[[ DATA SUPPLIED open ]]

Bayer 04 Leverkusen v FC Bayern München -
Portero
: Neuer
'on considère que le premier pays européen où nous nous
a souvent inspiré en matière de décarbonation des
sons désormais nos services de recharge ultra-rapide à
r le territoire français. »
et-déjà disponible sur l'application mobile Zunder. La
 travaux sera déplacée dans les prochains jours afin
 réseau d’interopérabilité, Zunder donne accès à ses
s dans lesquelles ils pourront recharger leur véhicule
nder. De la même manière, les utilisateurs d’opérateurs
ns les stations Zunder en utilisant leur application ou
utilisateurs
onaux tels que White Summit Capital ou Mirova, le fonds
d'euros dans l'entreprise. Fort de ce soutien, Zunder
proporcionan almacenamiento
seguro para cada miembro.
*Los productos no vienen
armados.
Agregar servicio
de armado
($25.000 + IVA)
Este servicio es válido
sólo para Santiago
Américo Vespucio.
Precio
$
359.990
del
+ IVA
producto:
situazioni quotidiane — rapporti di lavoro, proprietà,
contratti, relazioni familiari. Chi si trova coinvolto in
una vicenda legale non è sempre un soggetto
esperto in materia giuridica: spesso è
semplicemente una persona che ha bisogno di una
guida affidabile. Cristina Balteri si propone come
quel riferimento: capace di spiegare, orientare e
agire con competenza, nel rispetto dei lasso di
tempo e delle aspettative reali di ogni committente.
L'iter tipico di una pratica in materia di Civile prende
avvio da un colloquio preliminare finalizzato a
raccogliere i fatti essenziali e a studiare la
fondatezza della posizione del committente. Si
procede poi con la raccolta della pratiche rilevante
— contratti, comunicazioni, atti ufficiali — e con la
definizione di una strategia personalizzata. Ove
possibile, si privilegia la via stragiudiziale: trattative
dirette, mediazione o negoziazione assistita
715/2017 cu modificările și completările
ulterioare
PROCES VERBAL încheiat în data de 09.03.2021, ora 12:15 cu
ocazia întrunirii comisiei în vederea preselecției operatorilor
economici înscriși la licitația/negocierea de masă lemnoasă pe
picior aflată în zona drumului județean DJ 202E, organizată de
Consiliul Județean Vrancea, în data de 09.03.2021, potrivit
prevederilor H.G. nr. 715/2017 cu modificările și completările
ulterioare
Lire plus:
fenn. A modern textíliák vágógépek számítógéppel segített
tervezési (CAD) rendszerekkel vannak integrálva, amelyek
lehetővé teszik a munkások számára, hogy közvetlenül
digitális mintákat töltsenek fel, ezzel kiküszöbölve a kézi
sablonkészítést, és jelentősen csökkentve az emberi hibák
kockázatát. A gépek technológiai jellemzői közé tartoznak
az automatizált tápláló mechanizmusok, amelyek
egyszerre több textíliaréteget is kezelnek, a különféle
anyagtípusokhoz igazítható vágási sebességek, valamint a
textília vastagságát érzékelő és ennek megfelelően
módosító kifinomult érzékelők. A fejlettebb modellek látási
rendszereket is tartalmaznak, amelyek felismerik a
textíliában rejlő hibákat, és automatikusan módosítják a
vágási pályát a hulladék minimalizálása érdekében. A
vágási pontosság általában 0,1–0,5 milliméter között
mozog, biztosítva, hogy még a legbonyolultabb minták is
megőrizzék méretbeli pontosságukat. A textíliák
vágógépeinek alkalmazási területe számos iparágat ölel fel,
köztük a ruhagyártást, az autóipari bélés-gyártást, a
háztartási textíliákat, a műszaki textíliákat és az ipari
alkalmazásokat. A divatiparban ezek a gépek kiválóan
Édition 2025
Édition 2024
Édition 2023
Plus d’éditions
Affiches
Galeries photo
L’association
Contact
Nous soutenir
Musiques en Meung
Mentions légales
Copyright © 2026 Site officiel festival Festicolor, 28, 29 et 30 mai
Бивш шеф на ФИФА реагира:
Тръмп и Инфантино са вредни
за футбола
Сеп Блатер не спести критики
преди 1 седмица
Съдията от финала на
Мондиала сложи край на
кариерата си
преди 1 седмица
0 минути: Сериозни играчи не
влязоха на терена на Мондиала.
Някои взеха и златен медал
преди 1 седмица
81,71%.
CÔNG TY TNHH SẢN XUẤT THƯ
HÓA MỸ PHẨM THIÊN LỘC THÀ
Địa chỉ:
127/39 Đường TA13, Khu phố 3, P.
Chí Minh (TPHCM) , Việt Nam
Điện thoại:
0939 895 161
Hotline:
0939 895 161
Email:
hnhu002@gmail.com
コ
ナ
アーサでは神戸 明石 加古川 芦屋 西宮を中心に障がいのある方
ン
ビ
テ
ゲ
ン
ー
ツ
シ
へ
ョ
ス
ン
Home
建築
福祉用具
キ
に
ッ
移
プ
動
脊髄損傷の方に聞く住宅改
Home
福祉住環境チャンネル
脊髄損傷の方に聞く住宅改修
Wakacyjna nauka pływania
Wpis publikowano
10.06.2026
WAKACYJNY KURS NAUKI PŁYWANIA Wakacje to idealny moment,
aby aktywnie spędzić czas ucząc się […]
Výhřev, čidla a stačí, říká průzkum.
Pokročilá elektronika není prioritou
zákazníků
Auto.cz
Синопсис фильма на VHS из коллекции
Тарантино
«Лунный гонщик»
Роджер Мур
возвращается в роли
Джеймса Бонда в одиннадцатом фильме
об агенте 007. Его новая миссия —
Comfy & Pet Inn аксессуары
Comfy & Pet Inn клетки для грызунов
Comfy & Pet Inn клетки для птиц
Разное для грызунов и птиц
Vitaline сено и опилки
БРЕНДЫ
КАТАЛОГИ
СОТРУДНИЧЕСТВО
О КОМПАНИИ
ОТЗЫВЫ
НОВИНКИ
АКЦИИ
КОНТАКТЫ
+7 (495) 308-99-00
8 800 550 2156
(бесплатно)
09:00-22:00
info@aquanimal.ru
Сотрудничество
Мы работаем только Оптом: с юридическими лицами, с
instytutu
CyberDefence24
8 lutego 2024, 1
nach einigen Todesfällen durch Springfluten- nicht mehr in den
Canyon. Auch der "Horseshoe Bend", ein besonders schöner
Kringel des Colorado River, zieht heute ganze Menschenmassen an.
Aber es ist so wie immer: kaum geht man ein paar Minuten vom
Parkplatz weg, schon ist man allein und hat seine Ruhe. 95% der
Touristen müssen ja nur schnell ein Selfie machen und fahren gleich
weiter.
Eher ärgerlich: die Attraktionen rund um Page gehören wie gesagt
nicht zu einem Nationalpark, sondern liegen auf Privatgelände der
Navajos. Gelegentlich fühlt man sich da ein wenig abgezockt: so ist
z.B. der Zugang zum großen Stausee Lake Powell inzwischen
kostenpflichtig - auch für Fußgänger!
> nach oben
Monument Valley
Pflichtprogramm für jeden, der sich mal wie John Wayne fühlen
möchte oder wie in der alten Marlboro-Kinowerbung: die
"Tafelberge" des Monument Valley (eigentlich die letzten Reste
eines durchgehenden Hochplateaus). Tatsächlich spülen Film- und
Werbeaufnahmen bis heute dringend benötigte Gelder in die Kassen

[[ DATA SUPPLIED closed ]]

WORK ITEM » Which of the lines in the material carry the string "Monument"? Pull them out.

ANSWER TO THIS TASK »
Monument Valley
"Tafelberge" des Monument Valley (eigentlich die letzten Reste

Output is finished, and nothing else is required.